[246] Vatican, the palace of the pope in Rome, with its celebrated library, museum, and art gallery.
[247] Doric, the oldest, strongest, and simplest of the three styles of Grecian architecture.
[248] Gothic, a pointed style of architecture, prevalent in western Europe in the latter part of the middle ages.
[249] Never imitate. Emerson insists on this doctrine.
[250] Shakespeare (1564-1616), the great English poet and dramatist. He is mentioned in Emerson's writings more than any other character in history, and is taken as the type of the poet in his Representative Men.

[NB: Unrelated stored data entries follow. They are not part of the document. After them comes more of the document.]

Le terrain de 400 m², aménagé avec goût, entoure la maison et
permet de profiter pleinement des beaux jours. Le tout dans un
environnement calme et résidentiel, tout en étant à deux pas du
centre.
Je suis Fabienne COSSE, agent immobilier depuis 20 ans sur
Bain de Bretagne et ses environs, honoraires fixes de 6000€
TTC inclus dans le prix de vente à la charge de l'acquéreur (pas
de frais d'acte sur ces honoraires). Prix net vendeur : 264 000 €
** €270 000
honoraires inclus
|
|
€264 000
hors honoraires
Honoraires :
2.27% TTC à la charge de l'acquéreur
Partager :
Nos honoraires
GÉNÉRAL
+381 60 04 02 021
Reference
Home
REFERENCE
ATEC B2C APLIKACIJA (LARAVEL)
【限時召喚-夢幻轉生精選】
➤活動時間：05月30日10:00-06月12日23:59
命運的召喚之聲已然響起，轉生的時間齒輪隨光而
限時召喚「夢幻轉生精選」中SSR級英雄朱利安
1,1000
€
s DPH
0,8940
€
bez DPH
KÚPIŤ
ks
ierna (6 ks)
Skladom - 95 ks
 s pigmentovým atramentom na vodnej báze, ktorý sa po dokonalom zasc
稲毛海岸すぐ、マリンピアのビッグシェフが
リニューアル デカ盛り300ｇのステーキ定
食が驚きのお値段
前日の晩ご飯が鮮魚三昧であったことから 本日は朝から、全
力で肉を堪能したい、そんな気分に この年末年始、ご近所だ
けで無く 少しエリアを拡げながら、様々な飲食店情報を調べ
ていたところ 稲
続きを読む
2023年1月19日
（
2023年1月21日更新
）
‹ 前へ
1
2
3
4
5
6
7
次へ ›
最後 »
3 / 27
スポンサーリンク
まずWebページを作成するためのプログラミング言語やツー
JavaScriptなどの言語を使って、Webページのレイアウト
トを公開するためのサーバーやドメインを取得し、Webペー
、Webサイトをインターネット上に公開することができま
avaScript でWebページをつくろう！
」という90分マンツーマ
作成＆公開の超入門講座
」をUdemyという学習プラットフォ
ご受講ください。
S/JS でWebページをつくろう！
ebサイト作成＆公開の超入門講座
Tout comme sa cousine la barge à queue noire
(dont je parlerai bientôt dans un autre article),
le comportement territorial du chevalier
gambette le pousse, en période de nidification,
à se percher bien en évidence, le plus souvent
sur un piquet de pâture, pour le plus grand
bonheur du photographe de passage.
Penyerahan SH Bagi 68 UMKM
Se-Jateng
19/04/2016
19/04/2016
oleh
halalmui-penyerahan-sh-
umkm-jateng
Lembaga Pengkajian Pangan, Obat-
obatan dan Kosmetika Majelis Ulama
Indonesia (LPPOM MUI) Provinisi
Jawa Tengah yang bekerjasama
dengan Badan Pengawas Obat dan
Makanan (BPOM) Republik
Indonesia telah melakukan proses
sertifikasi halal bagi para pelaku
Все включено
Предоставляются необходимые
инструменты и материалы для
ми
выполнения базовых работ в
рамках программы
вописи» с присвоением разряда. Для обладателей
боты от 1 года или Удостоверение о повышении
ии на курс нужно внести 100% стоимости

"O mighty poet! Thy works are not as those of other men, simply and merely great works of art; but are also like the phenomena of nature, like the sun and the sea, the stars and the flowers,—like frost and snow, rain and dew, hailstorm and thunder, which are to be studied with entire submission of our own faculties, and in the perfect faith that in them there can be no too much or too little, nothing useless or inert,—but that, the further we press in our discoveries, the more we shall see proofs of design and self-supporting arrangement where the careless eye had seen nothing but accident!"—De Quincy.
[251] Benjamin Franklin (1706-1790), American philosopher, statesman, diplomatist, and author. He discovered the identity of lightning with electricity, invented the lightning-rod, went on several diplomatic missions to Europe, was one of the committee that drew up the Declaration of Independence, signed the treaty of Paris, and compiled Poor Richard's Almanac.
[252] Francis Bacon (1561-1626), a famous English philosopher and statesman. He became Lord Chancellor under Elizabeth. He is best known by his Essays; he wrote also the Novum Organum and the Advancement of Learning.